* [PAGE EXCERPT]:
========

Hotel Tomorrow and New Moon Foe deal with fear/anxiety and depression, although always holding on to hope for the future, and all expressed in an upbeat melodious riot of guitars, keys, bass and drums. In Sweet LA they demonstrate a softer side, probably the closest they get to an almost bluegrassy/country ballad, a song of regret for a lost love, with lush harmonies, accordion and Colin Gilmore’s mandolin. The anthemic Monday Night finds them revelling in ‘working on their best bad habits’ and ’buzzin’ like that open sign’, all contributing to the impression of a ‘good time being had by all’.

The artwork on the album really impresses also, with its stylised snakes and roses.

Not surprisingly, WTXE have been touring constantly since they formed barely a year ago, and they will be showcasing at the Americana Festival in Nashville this year. I look forward to Volume 2. Ones to watch!

Review by Eilís Boland

Doug Levitt Edge of Everywhere Self Release

Doug Levitt’s debut album has been a long time coming. Twelve years and 120,000 miles traversing the US on the ubiquitous Greyhound buses has yielded this monumental album among other things, including BBC documentaries (one in 2018 and more to come later in 2023) and countless interviews on major US and British TV news programmes.

========

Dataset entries

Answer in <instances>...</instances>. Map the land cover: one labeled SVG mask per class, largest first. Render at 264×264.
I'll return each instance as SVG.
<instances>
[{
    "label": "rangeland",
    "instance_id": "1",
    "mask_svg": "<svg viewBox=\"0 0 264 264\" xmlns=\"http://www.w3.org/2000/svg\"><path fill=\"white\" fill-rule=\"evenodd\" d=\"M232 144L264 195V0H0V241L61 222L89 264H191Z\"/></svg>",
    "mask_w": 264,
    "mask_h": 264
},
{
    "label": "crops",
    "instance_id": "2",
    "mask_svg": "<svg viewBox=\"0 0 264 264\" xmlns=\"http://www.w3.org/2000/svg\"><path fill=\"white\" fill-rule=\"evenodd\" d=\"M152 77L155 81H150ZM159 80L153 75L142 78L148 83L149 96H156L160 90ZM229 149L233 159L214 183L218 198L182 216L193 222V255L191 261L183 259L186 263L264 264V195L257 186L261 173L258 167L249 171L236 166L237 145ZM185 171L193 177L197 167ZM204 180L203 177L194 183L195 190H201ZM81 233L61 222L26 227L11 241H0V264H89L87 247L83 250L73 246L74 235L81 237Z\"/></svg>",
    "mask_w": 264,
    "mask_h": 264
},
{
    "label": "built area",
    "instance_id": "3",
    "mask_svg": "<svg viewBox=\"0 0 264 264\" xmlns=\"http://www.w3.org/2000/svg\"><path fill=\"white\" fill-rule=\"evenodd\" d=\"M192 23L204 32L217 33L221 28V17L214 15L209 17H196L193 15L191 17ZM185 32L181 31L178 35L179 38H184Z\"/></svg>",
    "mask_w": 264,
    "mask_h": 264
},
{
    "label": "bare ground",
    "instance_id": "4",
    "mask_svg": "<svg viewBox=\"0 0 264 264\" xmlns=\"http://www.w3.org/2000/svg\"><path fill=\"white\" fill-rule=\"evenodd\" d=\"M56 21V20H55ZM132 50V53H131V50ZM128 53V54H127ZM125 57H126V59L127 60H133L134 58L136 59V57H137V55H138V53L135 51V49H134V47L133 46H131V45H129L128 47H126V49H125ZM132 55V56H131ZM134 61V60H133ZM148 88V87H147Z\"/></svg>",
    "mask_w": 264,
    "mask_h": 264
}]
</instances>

========

* [BRIEF A]:
Reproduce the passage of the album reviews starting with "Not surprisingly, WTXE" and going on through "TV news programmes.", updating "Nashville" to "Memphis".
* [BRIEF B]:
Extend the album reviews beyond their final sentence.

* [TASK ANSWER A]:
Not surprisingly, WTXE have been touring constantly since they formed barely a year ago, and they will be showcasing at the Americana Festival in Memphis this year. I look forward to Volume 2. Ones to watch!

Review by Eilís Boland

Doug Levitt Edge of Everywhere Self Release

Doug Levitt’s debut album has been a long time coming. Twelve years and 120,000 miles traversing the US on the ubiquitous Greyhound buses has yielded this monumental album among other things, including BBC documentaries (one in 2018 and more to come later in 2023) and countless interviews on major US and British TV news programmes.

* [TASK ANSWER B]:
Produced by Trina Shoemaker (Emmylou, Brandi Carlile) in Muscle Shoals Sound Studio, each of the twelve songs depicts the story of one of the many characters that Levitt got to know on those interminable journeys cross country. Greyhound buses transport almost exclusively those on the margins of life, the poor, the ex-cons, the homeless, the addicted. It was a strange place to find a ‘privileged white boy’, originally from DC, a former Cornell and LSE graduate and a Fulbright scholar, who became a London based foreign correspondent in his former life. Deciding to dedicate his life to music, Levitt almost accidentally embarked on his odyssey, playing his songs in prisons, at VAs (veterans’ hospitals) and shelters. The enforced camaraderie that developed between the long distance travellers on the Greyhound buses allowed Levitt to hear the stories behind the random faces, the stories he tells with an empathy that leaps out of each track, many of them told verbatim, as he heard them.

There’s Susie who’s in her early 60s, and ‘can’t get no rest on 40 West’, driving big trucks for a living. She left her job in the Air Force years ago to look after her young son, who needed her more. ‘Long haul trips from the Gulf/18 wheels and the miles they feel like the years that roll’.

And Ellis, in Born In West Virginia, a veteran who returned home from war to feel like a stranger in his own country. Then there’s Hector, an agricultural truck driver living in El Centro, a border town in Southern California, who is wracked with guilt. Run It All Back recounts the story of how his son  is accidentally shot, and Hector blames himself because they were living in a bad area, and he ‘would give anything to run it all back’.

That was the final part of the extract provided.